Like Lieutenant Governor Lam, Milton Wong balanced a successful business career with a strong sense of social responsibility. He made tremendous contributions to his community in Vancouver across various fields such as finance, arts and culture, sustainability, multiculturalism and academia. Specifically, he founded The Laurier Institution, a non-profit organization dedicated to the study of diversity in Canada.

Mr. Wong always went out of his way to encourage younger people or budding politicians to become active in politics and community. He was with me when I had tough times in politics and rejoiced with me when I was appointed to the Senate. He was a true mentor to many people, and I will always remember what he did for me.

Lastly, I would like to mention my friend Edith Nee, a recipient of the Queen’s Golden Jubilee Medal.

Among her many roles, she was a member of the Immigration and Refugee Board of Canada and director of the B.C. Press Council.
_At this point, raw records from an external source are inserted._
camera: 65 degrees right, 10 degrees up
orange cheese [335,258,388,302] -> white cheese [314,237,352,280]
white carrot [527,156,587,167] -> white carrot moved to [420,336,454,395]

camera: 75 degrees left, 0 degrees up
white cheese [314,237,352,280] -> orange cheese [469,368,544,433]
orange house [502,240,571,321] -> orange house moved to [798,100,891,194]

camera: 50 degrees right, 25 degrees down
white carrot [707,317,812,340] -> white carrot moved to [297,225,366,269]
Edith has dedicated her career to adjudicating issues related to immigration, refugees, residential schools, press ethics and freedom.
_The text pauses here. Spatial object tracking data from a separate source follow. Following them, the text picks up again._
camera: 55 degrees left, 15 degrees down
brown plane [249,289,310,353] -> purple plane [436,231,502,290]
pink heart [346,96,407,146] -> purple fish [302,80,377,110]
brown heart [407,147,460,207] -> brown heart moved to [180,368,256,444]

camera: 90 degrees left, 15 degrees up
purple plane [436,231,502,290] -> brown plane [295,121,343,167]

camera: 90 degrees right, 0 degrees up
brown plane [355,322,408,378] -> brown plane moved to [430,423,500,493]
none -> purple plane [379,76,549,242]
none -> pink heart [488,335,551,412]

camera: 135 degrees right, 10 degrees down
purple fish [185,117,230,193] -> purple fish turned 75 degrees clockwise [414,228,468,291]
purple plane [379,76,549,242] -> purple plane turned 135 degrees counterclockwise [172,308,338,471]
The Hon. the Speaker pro tempore: Senator Jaffer, I must deal with this technical issue.

Honourable senators, it is now six o’clock and, pursuant to rule 3-3(1), I am obliged to leave the chair until eight o’clock when we will resume, unless it is your wish, honourable senators, to not see the clock.
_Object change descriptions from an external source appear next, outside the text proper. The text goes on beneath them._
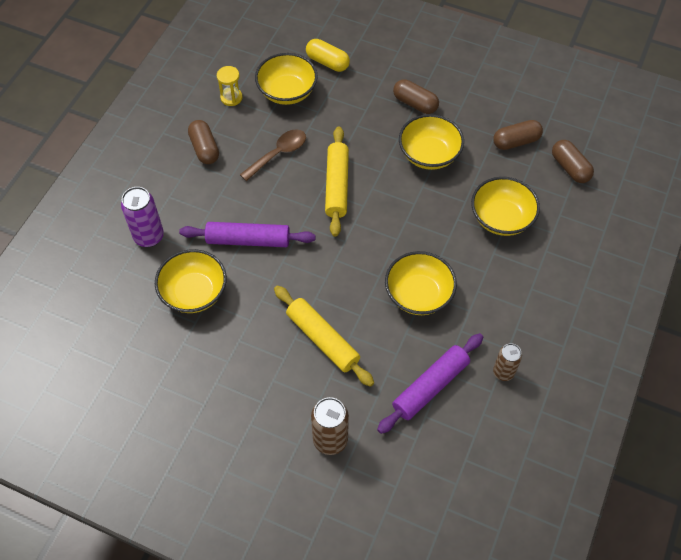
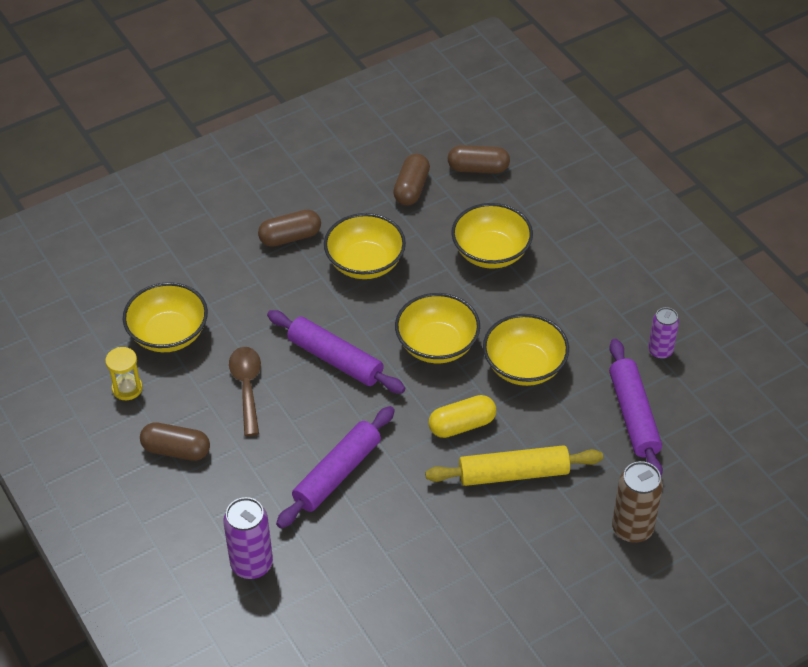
camera: 55 degrees left, 10 degrees down
yellow bowl [155,249,227,313] -> yellow bowl moved to [395,293,480,363]
yellow capsule [306,39,350,72] -> yellow capsule moved to [429,395,496,438]
yellow rolling pin [325,126,349,237] -> purple rolling pin [267,310,405,394]
brown can [493,343,522,381] -> purple can [648,307,679,359]

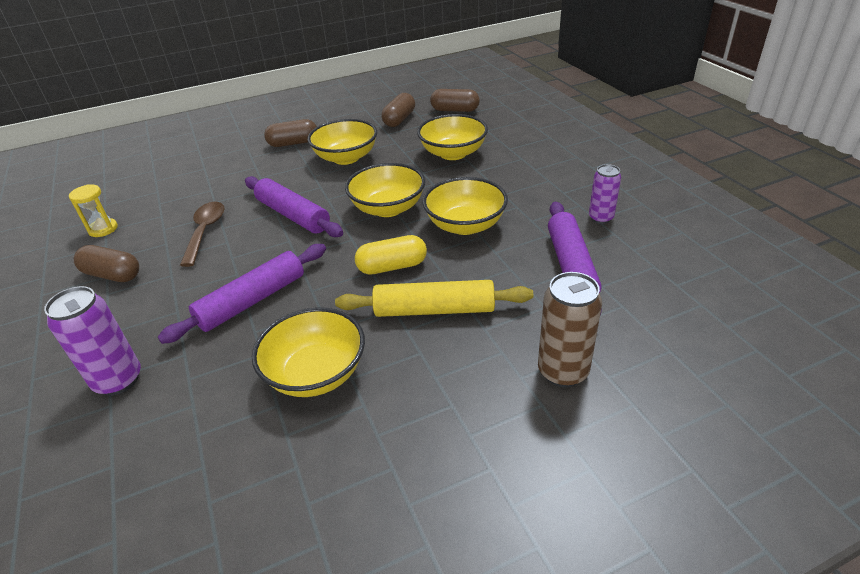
camera: 10 degrees right, 10 degrees down
yellow bowl [123,282,208,352] -> yellow bowl moved to [252,308,365,397]

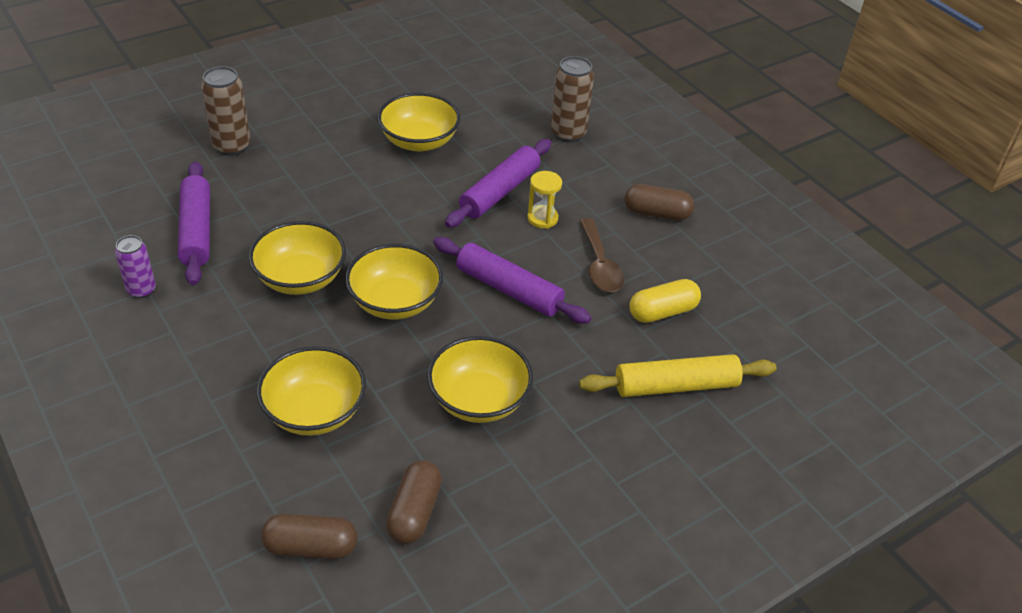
camera: 165 degrees right, 5 degrees up
purple can [44,286,141,396] -> brown can [551,56,594,143]
yellow hourglass [69,184,118,237] -> yellow hourglass moved to [527,171,562,228]
brown capsule [264,119,317,147] -> none
yellow rolling pin [335,280,533,317] -> yellow rolling pin moved to [579,354,777,397]
yellow capsule [355,235,427,275] -> yellow capsule moved to [630,279,701,323]

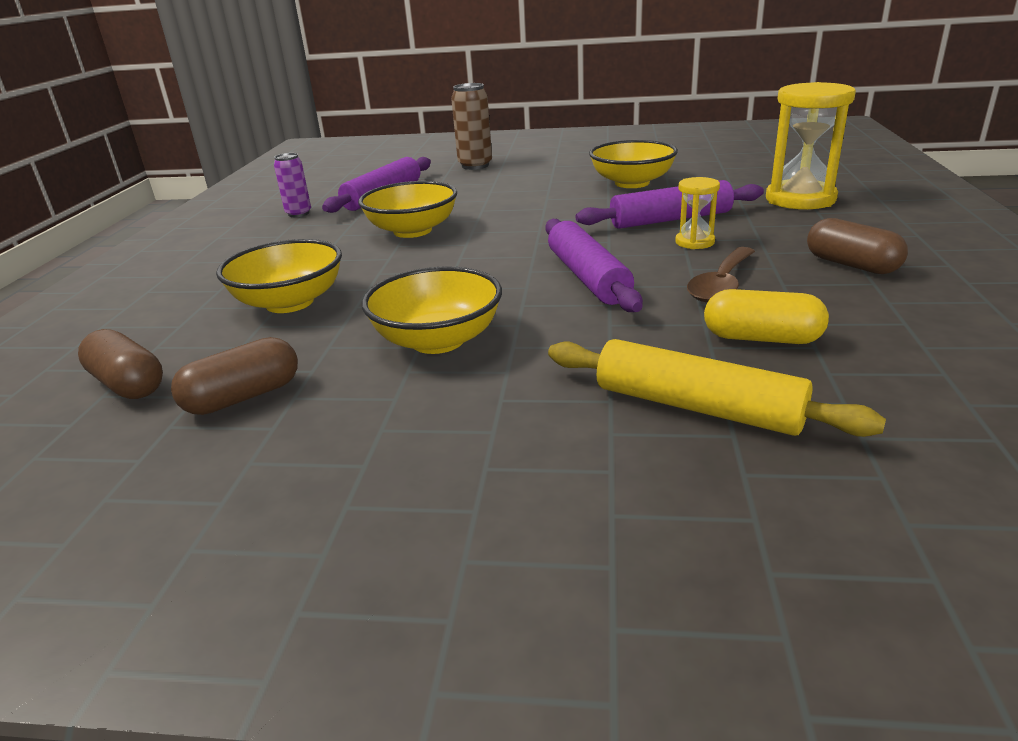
camera: 45 degrees right, 15 degrees down
yellow bowl [345,244,443,319] -> none
brown can [551,56,594,143] -> yellow hourglass [766,82,856,210]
Is it agreed to not see the clock?

Thank you.

Senator Jaffer: Honourable senators, Edith is very much involved in B.C. communities, pushing for the empowerment of women and visible minorities, even attending the 1985 United Nations conference on the status of women held in Nairobi as a Canadian delegate.

Edith Nee and Patsy George were empowering women, ethnic women and women of colour, by founding the Vancouver Society of Immigrant and Visible Minority Women in British Columbia and the National Organization of Immigrant and Visible Minority Women in Canada. They have worked hard to make sure that all women were included.

By highlighting these few individuals, I wanted to remind everyone of the generosity of spirit demonstrated by the Chinese people towards British Columbia and their love for Canada as a whole, while celebrating their achievements and their public service.

Honourable senators, we are all aware of the debate that is going on around our country and especially on the Hill. I urge each and every one of you — in fact, I beg of you — to see that what happens between China and Canada is not the fault of Chinese Canadians. We have to be the leaders in making sure that what happens between governments does not affect our citizens. I urge you all to be aware of it and put a stop to it.

Thank you. Let us also take this opportunity to remember that diversity makes this country stronger. It is the key to our shared prosperity. There is no room in Canada for intolerance or hate. Never again should we pass an act such as the Chinese Exclusion Act. Never again should we treat Chinese Canadians any differently from any other Canadian. They belong to Canada. Thank you.